Yesterday, I had to take our new car back to the dealership in Morgantown for a repair. The prospect of a day in the repair shop infuriated me until I remembered Mo-town’s proximity to Coopers Rock State Park. I got downright giddy at the thought of sneaking up to the mountains in a rental car, and I did just that. Although the main road to the famous overlook was closed for the winter, I found a separate trail that led down into the canyon along a mountain stream through an eastern hardwood forest, past patches of hemlock and enormous boulders dripping with moss and icicles. I was the only person on the trail – the only person in the woods, even – and it was fricking glorious. And yes, I did pee in a ravine.

In the spring, the trails become streams.

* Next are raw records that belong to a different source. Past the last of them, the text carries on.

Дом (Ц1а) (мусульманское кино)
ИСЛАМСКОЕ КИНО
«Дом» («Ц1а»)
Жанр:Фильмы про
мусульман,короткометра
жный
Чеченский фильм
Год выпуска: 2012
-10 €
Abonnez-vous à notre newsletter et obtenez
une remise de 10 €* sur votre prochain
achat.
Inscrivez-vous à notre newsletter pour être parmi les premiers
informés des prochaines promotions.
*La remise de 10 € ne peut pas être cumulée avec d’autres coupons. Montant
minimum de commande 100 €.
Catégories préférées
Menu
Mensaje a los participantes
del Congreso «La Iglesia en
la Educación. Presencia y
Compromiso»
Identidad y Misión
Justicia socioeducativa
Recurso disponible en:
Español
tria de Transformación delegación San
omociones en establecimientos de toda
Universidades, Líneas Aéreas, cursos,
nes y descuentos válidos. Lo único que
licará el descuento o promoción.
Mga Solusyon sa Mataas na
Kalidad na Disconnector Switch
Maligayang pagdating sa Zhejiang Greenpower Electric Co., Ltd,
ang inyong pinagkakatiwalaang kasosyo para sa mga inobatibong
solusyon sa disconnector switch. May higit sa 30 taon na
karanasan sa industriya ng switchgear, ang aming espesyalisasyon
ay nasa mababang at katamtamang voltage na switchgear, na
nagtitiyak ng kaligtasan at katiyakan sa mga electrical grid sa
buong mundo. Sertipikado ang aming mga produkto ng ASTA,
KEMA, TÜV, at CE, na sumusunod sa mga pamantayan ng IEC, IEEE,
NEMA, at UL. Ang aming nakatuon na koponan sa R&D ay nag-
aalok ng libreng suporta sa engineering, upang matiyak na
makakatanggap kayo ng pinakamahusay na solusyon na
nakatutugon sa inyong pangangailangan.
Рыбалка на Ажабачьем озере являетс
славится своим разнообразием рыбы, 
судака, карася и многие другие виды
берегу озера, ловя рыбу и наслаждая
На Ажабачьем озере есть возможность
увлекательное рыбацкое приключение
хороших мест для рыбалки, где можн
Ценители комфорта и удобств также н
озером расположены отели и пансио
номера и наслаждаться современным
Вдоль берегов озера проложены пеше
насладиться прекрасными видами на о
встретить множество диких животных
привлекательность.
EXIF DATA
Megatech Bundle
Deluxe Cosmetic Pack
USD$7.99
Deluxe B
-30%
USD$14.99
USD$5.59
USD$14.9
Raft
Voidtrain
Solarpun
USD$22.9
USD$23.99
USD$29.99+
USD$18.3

I found myself so full of joy, grinning like an idiot. The forest is where I go when I’m in need of spiritual comfort. That’s where I connect with spirit, where I find the divine. It’s the only place I connect with the divine, in fact. But on a more basic level, I’m just a happy nut in those mountains. I didn’t even say much to myself as I hiked, except when I approached boulders that looked like they might house a bear and her cubs, and then I made sure to recite loud, dirty limericks and have heated political discussions with Pete, my walking stick. You don’t want to surprise a bear (and it’s also important to remember that tragic man from Nantucket).

Scott Run

My emotions ran so purely joyful for those three hours that I conducted an experiment. Out loud, I said things to myself that normally embed in my brain and make me miserable. I said, “You’re a hack,” and, “Nobody is ever going to publish that book.” I said, “Your writerly income is pitiful, chicken arms.”

Nada. Nothing. Didn’t bother me in the slightest. The insults bounced right off. At home, I’d have felt awful hearing those things. Out there, I laughed at my chicken arms. Not a drop of negativity could penetrate. That’s the power of nature, of the forest.

And let’s be honest: as a species, trees are way better than people. Aside from their intrinsic usefulness and value to the environment, trees are just plain decent folk. Has a red spruce ever criticized your parenting skills? Has a quaking aspen ever raised an eyebrow and asked why you weren’t in church on Sunday? Has a sugar maple ever called you a slut?

Has the forest ever done anything other than listen patiently to your troubles, block the view of your drunken neighbor in his underwear, provide branches to burn on a campfire and a lovely whistling sound on a windy day? Okay, maybe that one sycamore branch that fell on your tool shed was a bit of a douchebag. But I’m telling you, trees are better than people. I’d rather be with the trees. A tree is the ultimate introvert. Even in a group, they stand sort of awkwardly, straight up, exactly like me at a party before I have a cocktail. Sometimes, like me after a cocktail, they swing their arms a little too wide and whack somebody in the face.

(The palm tree’s an extrovert, though. Look how it stands all saucy and angled, leaning to the left or to the right, they way women pose sometimes. Hi, I’m a palm tree! Check out my coconuts! I’m just going to grow here at an angle with my besties in a cluster and wave my fronds all around and make clacking noises.)

Farewell, Pete the Walking Stick. You were my friend.

Yesterday, I eventually had to come out of the woods. After a solid, 6-mile solo hike, I was damn tired. (See What’s Wrong With You?–Part One, a tale of fatigue.) But I felt fortified against the world for another day or two. I hate coming down out of the mountains into a world of shopping plazas and office parks. Thankfully, the high lasts for a while, long enough to remind me that the world of humans isn’t always as bad as I imagine.

And I’m going to try to work on the blurting thing.